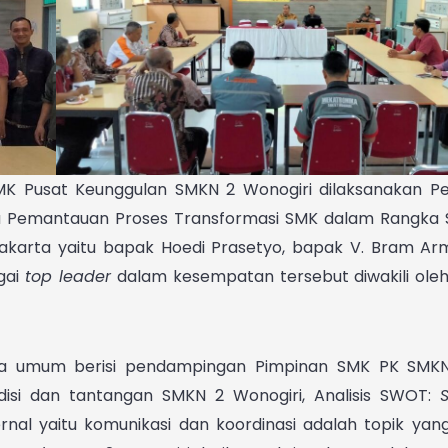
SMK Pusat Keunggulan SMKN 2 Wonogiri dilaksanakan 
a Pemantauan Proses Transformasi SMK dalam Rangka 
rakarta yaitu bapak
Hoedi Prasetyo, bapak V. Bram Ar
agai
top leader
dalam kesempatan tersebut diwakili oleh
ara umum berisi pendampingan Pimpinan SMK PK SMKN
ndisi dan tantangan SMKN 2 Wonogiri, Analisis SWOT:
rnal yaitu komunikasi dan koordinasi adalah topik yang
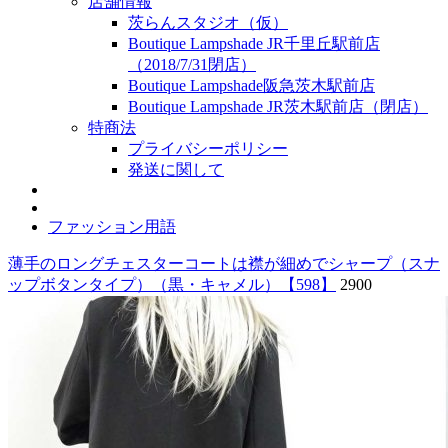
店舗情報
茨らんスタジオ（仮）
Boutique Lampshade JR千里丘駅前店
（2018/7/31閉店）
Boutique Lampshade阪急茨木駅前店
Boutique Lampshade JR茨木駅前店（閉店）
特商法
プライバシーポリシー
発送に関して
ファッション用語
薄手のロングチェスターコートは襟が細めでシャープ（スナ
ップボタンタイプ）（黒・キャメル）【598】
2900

**WHAT YOU SHOULD DO**:
Produce a word-for-word version of the material, with no pictures included.

**THE ANSWER**:
SMK Pusat Keunggulan SMKN 2 Wonogiri dilaksanakan 
a Pemantauan Proses Transformasi SMK dalam Rangka 
rakarta yaitu bapak
Hoedi Prasetyo, bapak V. Bram Ar
agai
top leader
dalam kesempatan tersebut diwakili oleh
ara umum berisi pendampingan Pimpinan SMK PK SMKN
ndisi dan tantangan SMKN 2 Wonogiri, Analisis SWOT:
rnal yaitu komunikasi dan koordinasi adalah topik yang
店舗情報
茨らんスタジオ（仮）
Boutique Lampshade JR千里丘駅前店
（2018/7/31閉店）
Boutique Lampshade阪急茨木駅前店
Boutique Lampshade JR茨木駅前店（閉店）
特商法
プライバシーポリシー
発送に関して
ファッション用語
薄手のロングチェスターコートは襟が細めでシャープ（スナ
ップボタンタイプ）（黒・キャメル）【598】
2900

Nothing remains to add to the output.